Headwinds may buffet economic growth

2013-7-10

   Economic growth may encounter greater resistance in the second half of the year underscored by lackluster factory production, economists said on Tuesday.

 
  They were speaking after the National Bureau of Statistics reported a moderate increase in consumer inflation and persistent decline in factory-gate prices in June.
 
  The consumer price index, a main gauge of inflation, rose by 2.7 percent year-on-year compared with a 2.1 percent increase in May.

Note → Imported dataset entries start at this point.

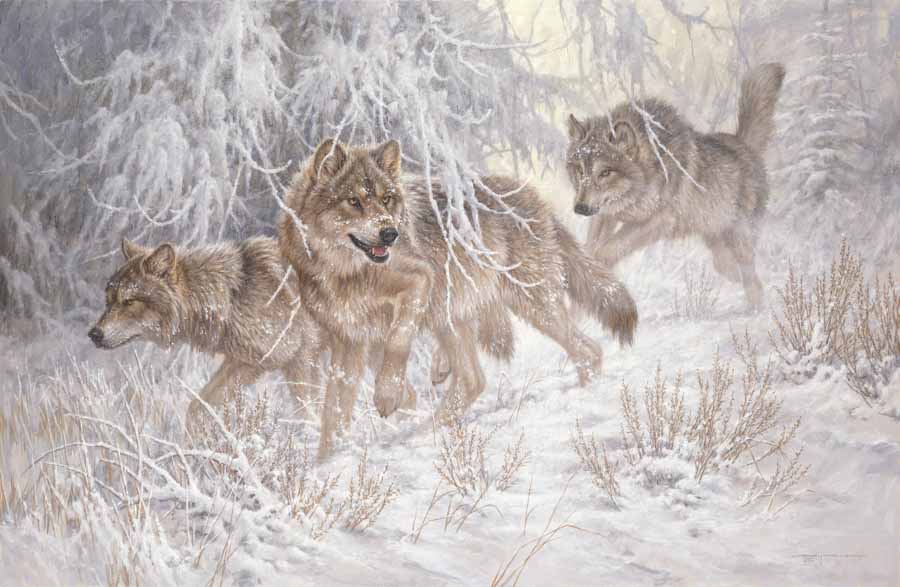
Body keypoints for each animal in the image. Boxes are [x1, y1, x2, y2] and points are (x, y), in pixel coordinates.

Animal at [88, 237, 327, 422]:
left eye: (129, 301)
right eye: (108, 301)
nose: (93, 334)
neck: (231, 296)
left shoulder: (300, 356)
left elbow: (309, 414)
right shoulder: (241, 361)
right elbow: (197, 407)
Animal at [278, 138, 638, 459]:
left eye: (387, 199)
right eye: (353, 201)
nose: (390, 234)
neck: (345, 272)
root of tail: (533, 195)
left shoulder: (419, 281)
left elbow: (397, 342)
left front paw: (387, 395)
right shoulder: (348, 339)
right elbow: (332, 412)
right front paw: (326, 461)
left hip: (529, 306)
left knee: (588, 350)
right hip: (451, 317)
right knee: (473, 380)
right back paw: (430, 428)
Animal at [566, 63, 786, 307]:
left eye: (605, 173)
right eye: (579, 170)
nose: (580, 208)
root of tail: (744, 144)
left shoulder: (659, 220)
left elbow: (610, 248)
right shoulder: (606, 214)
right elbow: (592, 246)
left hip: (739, 236)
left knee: (752, 278)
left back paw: (756, 307)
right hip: (713, 233)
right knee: (725, 265)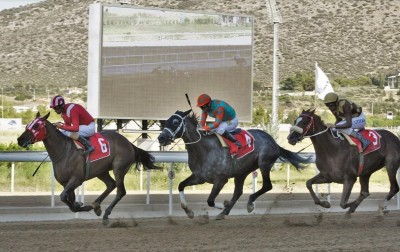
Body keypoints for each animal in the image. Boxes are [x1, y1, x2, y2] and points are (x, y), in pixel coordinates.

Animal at [17, 112, 161, 224]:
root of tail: (130, 144)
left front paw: (82, 206)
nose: (20, 139)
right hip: (101, 171)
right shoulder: (65, 183)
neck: (63, 151)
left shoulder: (76, 179)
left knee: (121, 191)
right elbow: (69, 201)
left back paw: (106, 214)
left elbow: (63, 197)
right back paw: (96, 206)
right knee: (111, 184)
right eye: (27, 125)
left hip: (119, 168)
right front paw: (80, 205)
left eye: (36, 126)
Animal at [156, 109, 310, 220]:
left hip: (264, 163)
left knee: (267, 185)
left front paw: (224, 204)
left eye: (175, 122)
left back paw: (248, 204)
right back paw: (225, 212)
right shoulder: (199, 177)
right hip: (242, 172)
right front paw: (189, 211)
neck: (204, 149)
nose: (161, 137)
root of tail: (273, 142)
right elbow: (180, 185)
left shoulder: (221, 179)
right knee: (238, 191)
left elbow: (210, 200)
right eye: (166, 121)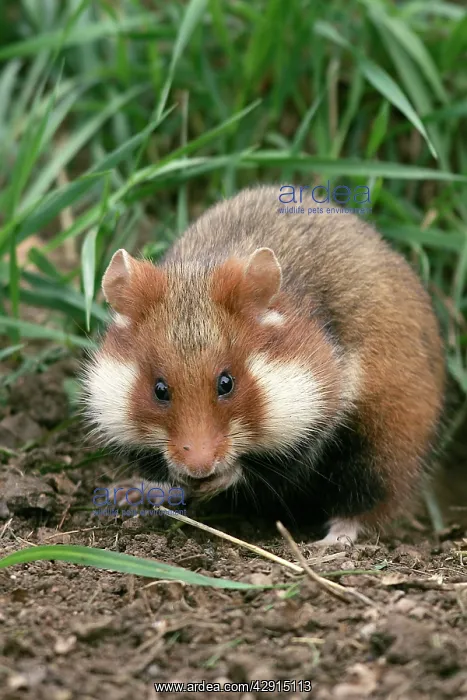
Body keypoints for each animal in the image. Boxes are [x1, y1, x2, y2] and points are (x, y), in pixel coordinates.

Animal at [83, 186, 445, 544]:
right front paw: (165, 481)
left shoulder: (318, 419)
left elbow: (253, 470)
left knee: (367, 502)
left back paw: (329, 543)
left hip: (384, 444)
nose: (199, 469)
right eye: (160, 390)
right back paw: (128, 493)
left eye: (226, 383)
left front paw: (217, 478)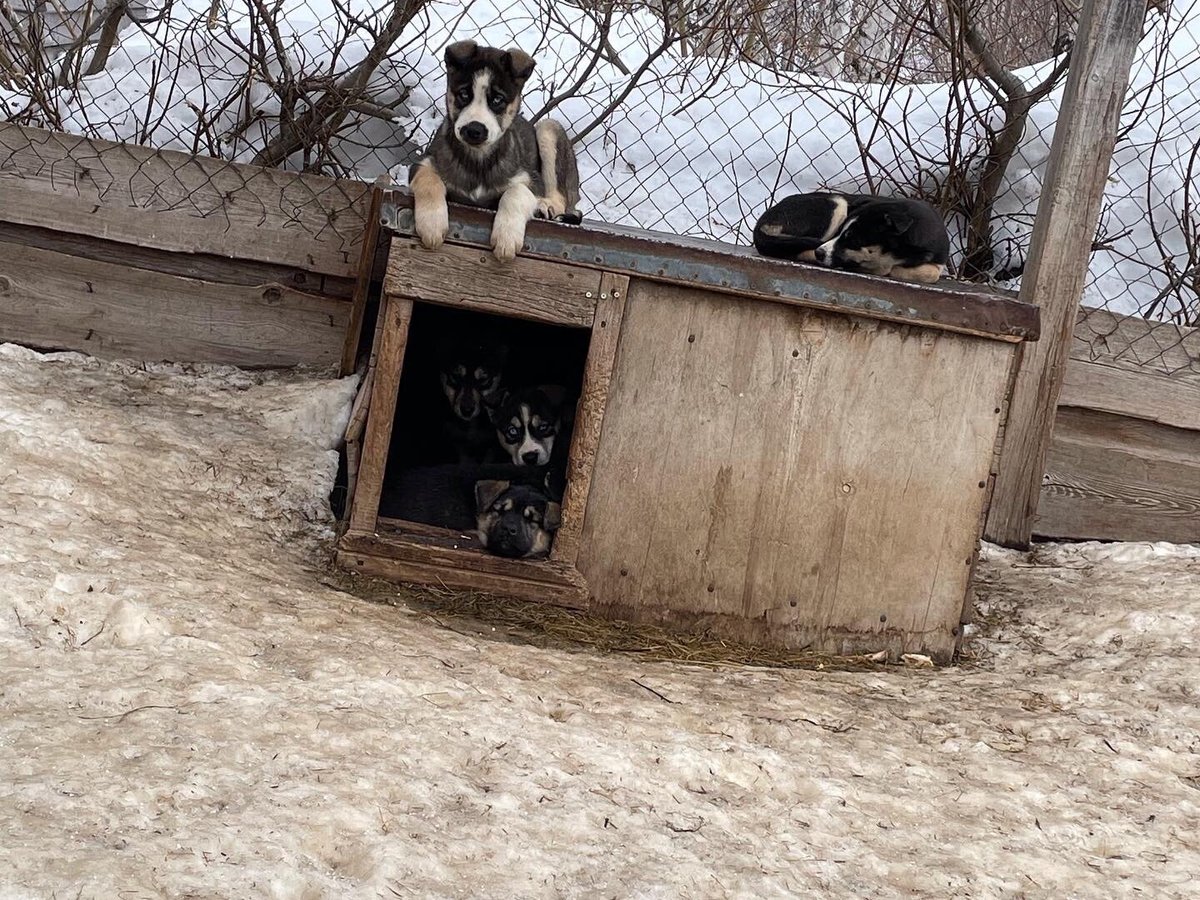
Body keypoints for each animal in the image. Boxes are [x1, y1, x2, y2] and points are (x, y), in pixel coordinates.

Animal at [410, 40, 583, 262]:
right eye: (464, 94)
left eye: (497, 100)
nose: (474, 130)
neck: (478, 160)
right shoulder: (423, 163)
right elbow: (429, 181)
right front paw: (432, 224)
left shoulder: (531, 180)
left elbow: (515, 192)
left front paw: (506, 238)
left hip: (548, 128)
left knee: (560, 198)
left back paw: (545, 206)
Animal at [753, 192, 950, 283]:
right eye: (841, 232)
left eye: (853, 240)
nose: (820, 253)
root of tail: (762, 221)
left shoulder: (938, 259)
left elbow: (931, 273)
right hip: (837, 202)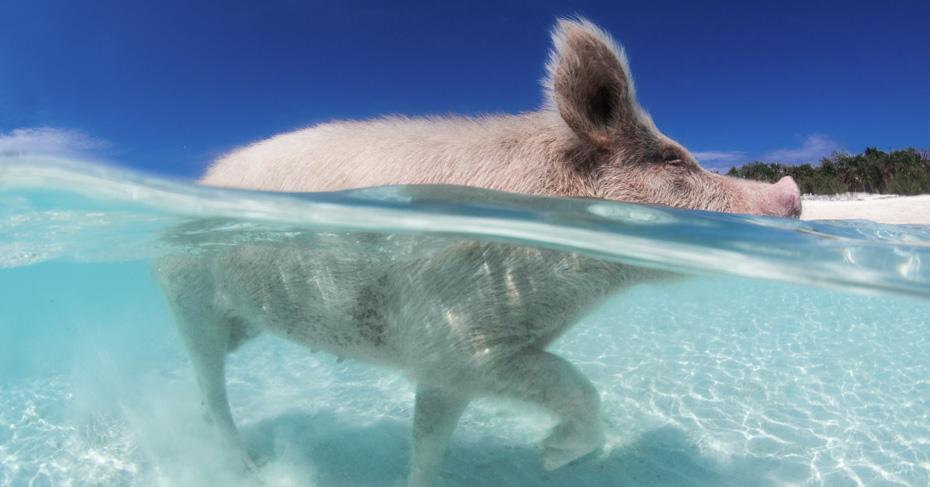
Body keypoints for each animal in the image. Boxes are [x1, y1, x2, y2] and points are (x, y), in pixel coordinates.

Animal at [157, 17, 801, 487]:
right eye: (674, 160)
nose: (791, 192)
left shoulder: (456, 368)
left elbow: (429, 438)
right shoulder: (456, 345)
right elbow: (575, 388)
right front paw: (552, 457)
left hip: (243, 319)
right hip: (188, 299)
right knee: (211, 387)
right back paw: (250, 467)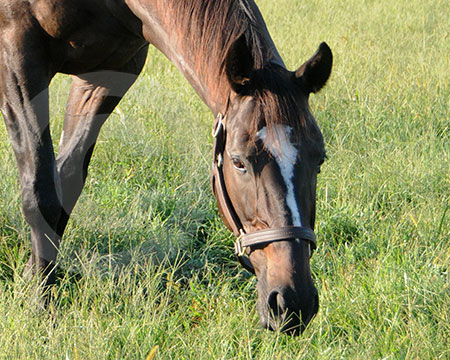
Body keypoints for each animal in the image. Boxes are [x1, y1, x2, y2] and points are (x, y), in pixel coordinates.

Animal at [0, 0, 330, 334]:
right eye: (239, 162)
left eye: (320, 160)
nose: (293, 301)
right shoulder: (18, 57)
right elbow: (41, 193)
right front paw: (40, 301)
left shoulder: (110, 73)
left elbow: (66, 180)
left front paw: (33, 277)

Food prices increased by 4.9 percent in June, remaining the major driving force of inflation.
 
  The producer price index, a pricing indicator for output leaving factories, fell by 2.7 percent in June, the 16th consecutive monthly drop, reflecting sluggish market demand.
 
  Economists say the world's second-largest economy is struggling with industrial overcapacity and potential financial risks, with the United States deciding to reduce quantitative easing as it sees GDP recovering slightly, and with Japan likely to have strong domestic demand and export growth based on monetary and fiscal stimulus measures.
 
  Wang Tao, chief economist in China with UBS, said the central government, led by Premier Li Keqiang, wants to ensure stable albeit slightly slower growth and a stable financial environment without embarking on immediate de-leveraging or major restructuring that could be destabilizing.
 
  “The most likely outcome, in our view, is that the Chinese economy will go through a period of sluggish growth and adjustment, restructuring some bad debt as well as overcapacity in the real economy,” she said.
 
  Li and central bank Governor Zhou Xiaochuan have reiterated since May that the monetary policy stance will remain “prudent”, given an evaluation of the economic environment as “sound and stable”.
 
  The liquidity squeeze in the interbank market in June added to investors' concerns, with the People's Bank of China acting repeatedly since then to allay market fears and assure that the interbank rate — the rate of interest charged on short-term loans between banks — returns to normal.
 
  Wang said a hard landing for the economy or a financial meltdown is unlikely in the near term, although serious structural challenges may not be solved soon.
 
  Economists said that in the second half of the year, if the US and Japan see strong recovery and there is no sudden crisis in the European Union to drag gross domestic product into contraction, China's exports and corporate earnings may improve.
 
  But a report from Nomura Securities said it is more likely that the US will continue its long-term asset purchases up to the end of the third quarter and reduce purchases after this, which may support a stronger US dollar. Emerging markets, including China, may then see capital outflows.
 
  A report by Fudan University and the Center for European Economic Research said China's real economy — the manufacturing and service sectors — has been far from a revival.
 
  Fifty-four of 100 economists and researchers surveyed from investment banks and securities companies at home and abroad expect a fall in income for the steel, metal and machinery industries.
 
  Sun Lijian, co-author of the report and professor at Fudan University in Shanghai, forecast a pick-up in manufacturing only on the premise that the US economy rebounds in the second half of the year, raising commodity prices.
 
  Yao Wei, chief economist in China at Societe Generale, said the government is expected to maintain its policy stance, and the inflation rate may remain muted in coming months.
 
  “The government is unlikely to resort to any quick reforms, which it has been resisting since last year. The trend of soft growth and muted inflation may well last in the near term,” Yao said.